The greatest diversity (Hʹn, α) was identified for mixed habitats (T6, T2, and T3), which were characterized by the combination of more than 2 types of substrate (rock, coral, and sand). This was consistent with the correlation analysis, which indicated that diversity of substrate was the most influential characteristic. This relationship is explained by the fact that combined substrates make more heterogeneous structures with more diverse microhabitats, resulting in more shelter areas and food and allowing for the coexistence of fish that are characteristic of each substrate (Acosta and Robertson 2002; Gratwicke and Speight 2005a, b; Harborne et al. 2011; Tokeshi and Arakaki 2012; Juárez-Hernández et al. 2013; Ferrari et al. 2018), thereby influencing fish diversity (Levin et al. 2000, Nanami and Nishihira 2002, Mazzuco et al. 2020).
The abundance of fish species and the community parameters evaluated in the present study were influenced by a set of habitat characteristics (diversity of substrate, coral coverage, rocky coverage, rugosity, depth, and wave exposure). The combination of these characteristics resulted in highly complex habitats (Gratwicke and Speight 2005a, b; Tokeshi and Arakaki 2012; Ferrari et al. 2018; Samoilys et al. 2018; Mazzuco et al. 2020) that supported a larger number of individuals and species (Acosta and Robertson 2002, Almany 2004, Lingo and Szedlmayer 2006, Graham and Nash 2013).

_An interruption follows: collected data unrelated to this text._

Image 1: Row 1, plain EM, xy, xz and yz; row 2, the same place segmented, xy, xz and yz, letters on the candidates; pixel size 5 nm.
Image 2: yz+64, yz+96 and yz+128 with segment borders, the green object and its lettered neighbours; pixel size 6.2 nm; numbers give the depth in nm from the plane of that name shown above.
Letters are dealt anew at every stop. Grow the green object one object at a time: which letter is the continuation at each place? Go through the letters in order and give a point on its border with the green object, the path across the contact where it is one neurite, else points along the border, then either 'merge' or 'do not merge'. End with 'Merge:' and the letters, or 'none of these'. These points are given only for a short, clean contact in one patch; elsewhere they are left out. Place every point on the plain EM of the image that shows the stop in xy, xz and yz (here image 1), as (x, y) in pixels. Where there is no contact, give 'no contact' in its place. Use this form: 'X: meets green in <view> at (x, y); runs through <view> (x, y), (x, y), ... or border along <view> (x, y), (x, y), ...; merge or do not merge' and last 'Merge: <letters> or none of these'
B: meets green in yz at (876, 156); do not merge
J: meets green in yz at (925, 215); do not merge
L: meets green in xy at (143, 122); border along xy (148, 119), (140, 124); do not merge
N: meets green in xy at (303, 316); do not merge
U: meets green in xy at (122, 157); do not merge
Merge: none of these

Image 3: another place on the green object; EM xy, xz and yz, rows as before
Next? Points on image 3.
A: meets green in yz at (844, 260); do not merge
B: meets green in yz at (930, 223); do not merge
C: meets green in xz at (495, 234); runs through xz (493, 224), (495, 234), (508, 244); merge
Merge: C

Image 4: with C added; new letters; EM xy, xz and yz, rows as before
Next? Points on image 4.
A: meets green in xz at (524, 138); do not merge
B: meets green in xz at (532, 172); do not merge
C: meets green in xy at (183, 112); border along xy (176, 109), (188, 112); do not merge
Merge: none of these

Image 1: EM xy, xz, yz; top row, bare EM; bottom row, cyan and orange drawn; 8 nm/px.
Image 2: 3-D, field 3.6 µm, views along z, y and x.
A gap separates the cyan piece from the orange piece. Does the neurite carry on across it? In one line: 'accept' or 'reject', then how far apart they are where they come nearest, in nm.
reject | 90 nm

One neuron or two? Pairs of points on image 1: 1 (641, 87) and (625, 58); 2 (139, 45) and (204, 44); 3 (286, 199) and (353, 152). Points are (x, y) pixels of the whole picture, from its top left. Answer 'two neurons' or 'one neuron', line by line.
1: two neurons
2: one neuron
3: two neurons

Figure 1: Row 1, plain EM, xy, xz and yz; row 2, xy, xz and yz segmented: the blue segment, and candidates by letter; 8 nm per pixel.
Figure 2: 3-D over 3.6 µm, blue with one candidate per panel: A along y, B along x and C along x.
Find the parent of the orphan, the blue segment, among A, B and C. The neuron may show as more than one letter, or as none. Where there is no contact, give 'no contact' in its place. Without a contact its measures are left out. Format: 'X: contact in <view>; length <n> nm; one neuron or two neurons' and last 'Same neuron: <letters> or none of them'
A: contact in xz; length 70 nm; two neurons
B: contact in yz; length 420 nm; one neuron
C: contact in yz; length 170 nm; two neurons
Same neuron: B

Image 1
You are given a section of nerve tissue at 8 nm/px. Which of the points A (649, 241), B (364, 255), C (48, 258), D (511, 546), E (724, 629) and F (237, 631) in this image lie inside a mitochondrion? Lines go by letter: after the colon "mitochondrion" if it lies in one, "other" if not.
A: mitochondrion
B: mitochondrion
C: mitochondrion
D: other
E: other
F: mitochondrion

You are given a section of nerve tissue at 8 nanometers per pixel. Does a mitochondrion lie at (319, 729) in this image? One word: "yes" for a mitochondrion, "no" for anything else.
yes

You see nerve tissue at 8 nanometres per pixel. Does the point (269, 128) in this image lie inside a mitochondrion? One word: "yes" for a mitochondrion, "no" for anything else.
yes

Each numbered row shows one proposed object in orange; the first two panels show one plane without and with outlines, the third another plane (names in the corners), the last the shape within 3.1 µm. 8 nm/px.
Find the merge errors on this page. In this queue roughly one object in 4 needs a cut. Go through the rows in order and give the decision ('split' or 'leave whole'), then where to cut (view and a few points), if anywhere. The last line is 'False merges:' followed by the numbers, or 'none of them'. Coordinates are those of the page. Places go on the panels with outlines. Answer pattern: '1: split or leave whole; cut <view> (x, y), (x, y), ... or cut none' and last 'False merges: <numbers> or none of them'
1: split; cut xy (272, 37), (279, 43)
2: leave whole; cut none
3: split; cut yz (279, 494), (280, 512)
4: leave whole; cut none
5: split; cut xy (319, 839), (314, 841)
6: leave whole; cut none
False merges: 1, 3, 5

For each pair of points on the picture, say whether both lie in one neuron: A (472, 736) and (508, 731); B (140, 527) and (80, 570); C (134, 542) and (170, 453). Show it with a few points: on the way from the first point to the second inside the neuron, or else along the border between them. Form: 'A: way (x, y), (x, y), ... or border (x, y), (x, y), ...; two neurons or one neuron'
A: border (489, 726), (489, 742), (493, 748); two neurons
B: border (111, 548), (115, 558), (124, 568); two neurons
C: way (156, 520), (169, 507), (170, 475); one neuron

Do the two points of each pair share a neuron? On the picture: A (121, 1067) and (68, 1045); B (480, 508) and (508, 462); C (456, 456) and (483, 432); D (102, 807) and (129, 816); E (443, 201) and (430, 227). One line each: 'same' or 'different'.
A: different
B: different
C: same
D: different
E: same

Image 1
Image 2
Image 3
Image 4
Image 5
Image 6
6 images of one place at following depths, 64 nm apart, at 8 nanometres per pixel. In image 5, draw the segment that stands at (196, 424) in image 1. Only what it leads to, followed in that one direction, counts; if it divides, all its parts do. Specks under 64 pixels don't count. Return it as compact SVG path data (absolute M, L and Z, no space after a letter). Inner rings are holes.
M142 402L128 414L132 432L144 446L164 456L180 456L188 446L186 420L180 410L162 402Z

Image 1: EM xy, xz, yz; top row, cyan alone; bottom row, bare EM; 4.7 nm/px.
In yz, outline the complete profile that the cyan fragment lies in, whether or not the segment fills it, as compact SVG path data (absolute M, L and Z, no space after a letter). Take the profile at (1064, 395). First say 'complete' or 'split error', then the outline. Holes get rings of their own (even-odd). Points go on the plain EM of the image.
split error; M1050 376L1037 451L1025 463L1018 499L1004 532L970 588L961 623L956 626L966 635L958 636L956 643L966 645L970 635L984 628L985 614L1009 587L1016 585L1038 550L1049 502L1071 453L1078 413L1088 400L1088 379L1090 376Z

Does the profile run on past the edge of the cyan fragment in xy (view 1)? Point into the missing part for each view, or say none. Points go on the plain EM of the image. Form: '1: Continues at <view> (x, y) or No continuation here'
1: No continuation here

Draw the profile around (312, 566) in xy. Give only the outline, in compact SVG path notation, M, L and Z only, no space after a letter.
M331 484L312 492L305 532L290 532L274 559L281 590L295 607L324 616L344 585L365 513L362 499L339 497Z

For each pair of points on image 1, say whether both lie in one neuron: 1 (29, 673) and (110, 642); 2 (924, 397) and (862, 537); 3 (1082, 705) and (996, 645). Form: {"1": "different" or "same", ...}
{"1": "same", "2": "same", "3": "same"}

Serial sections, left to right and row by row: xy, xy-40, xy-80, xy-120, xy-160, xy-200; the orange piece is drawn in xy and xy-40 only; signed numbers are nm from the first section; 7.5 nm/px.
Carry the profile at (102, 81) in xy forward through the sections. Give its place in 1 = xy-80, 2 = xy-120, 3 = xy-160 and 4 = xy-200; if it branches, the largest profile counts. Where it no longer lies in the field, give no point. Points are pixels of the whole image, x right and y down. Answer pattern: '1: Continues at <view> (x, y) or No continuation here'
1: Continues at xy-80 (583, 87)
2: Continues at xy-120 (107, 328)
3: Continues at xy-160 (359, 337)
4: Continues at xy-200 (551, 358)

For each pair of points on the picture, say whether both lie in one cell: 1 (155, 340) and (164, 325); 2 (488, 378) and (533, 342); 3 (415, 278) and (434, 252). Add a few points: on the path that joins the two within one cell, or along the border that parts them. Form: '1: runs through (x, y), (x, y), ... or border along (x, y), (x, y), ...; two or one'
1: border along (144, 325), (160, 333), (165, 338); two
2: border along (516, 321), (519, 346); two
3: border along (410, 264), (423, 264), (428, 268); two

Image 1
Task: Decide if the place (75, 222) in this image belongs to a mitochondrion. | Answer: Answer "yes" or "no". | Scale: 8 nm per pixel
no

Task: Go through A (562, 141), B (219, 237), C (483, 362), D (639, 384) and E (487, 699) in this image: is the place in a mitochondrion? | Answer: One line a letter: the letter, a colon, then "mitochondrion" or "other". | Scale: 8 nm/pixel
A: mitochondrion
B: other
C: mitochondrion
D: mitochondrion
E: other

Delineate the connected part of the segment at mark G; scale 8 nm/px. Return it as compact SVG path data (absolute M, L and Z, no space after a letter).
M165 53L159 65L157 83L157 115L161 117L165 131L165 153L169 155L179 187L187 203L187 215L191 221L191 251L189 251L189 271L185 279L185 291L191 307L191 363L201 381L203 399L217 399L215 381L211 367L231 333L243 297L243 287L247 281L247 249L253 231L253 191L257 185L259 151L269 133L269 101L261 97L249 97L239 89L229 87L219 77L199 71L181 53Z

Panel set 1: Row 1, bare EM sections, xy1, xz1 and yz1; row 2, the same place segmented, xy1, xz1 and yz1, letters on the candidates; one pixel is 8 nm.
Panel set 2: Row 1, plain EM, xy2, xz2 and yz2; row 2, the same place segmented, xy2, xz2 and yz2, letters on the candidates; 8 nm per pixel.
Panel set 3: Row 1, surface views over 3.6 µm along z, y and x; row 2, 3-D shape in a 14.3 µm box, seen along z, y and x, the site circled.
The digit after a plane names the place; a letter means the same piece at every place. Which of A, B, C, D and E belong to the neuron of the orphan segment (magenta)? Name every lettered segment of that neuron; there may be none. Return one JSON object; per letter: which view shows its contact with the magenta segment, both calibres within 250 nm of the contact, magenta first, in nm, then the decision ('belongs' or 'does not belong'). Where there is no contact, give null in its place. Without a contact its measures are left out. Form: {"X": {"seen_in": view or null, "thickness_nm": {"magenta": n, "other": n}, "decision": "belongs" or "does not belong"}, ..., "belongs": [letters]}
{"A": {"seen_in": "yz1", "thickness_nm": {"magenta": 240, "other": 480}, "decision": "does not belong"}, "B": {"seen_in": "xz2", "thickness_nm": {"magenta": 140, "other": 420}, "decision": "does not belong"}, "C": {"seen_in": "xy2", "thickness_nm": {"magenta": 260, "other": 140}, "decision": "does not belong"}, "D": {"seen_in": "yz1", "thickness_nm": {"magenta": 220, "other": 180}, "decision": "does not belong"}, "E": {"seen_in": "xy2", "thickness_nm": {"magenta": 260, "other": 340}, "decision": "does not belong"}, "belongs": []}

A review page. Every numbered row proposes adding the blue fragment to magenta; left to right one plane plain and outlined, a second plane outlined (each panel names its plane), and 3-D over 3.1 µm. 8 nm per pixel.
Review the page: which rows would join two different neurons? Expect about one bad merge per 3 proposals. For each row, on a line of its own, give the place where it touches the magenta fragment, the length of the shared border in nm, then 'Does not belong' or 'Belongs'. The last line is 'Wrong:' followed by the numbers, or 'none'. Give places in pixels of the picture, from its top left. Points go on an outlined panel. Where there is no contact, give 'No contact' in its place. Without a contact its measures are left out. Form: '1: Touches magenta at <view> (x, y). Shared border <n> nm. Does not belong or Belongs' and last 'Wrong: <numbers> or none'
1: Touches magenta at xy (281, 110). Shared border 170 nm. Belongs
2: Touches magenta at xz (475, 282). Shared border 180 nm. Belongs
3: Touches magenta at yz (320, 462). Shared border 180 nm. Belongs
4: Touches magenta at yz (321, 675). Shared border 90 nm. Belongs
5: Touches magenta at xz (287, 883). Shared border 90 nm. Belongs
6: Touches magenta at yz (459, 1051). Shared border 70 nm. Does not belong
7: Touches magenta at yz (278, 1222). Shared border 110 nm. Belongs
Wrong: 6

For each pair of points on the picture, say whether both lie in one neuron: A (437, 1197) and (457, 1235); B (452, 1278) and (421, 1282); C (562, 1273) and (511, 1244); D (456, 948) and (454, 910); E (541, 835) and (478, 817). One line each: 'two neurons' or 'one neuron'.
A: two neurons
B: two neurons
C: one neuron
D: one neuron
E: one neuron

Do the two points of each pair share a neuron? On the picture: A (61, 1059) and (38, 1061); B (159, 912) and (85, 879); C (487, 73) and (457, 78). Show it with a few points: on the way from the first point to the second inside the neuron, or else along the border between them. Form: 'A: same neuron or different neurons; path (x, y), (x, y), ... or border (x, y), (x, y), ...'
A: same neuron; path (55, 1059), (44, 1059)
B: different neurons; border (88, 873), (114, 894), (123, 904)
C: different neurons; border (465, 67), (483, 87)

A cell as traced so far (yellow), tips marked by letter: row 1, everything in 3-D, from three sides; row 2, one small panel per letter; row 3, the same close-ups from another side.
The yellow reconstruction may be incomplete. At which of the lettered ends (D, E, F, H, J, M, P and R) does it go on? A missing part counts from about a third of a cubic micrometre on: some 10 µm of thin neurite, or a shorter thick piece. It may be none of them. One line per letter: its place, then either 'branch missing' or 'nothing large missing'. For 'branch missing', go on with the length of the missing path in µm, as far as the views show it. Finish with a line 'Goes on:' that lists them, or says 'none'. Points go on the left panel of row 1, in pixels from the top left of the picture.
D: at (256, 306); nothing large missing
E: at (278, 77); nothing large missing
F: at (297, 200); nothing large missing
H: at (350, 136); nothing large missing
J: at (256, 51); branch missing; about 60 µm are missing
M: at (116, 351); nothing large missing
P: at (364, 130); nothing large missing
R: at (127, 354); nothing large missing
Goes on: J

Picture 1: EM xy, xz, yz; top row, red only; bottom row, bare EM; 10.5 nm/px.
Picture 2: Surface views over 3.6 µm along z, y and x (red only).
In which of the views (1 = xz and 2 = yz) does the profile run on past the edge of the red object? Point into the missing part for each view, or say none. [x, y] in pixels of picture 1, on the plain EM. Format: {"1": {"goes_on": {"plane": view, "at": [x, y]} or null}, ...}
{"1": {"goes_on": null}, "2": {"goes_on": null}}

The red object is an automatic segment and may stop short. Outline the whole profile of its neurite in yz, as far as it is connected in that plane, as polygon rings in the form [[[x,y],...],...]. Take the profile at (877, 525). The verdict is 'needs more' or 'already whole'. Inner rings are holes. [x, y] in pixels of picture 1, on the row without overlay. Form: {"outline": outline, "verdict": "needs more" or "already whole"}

Coral reefs are considered the most vulnerable ecosystems, because of ongoing and growing degradation due to natural and anthropocentric causes (Munday 2004, Bridge et al. 2013, Hughes et al. 2018a). Therefore, biodiversity assessments and knowledge of the processes that influence the composition and structure of their communities are key to the development and implementation of relevant and successful management and conservation strategies (Harborne et al. 2011, Perrings et al. 2011, López-Pérez et al. 2012, Lubchenco and Grorud-Colvert 2015). The information provided in the present study contributes to knowledge about regional ichthyofauna, and having used data taken before disturbances occurred in the study area, it should be helpful for analyzing the magnitude and direction of changes in the fish community.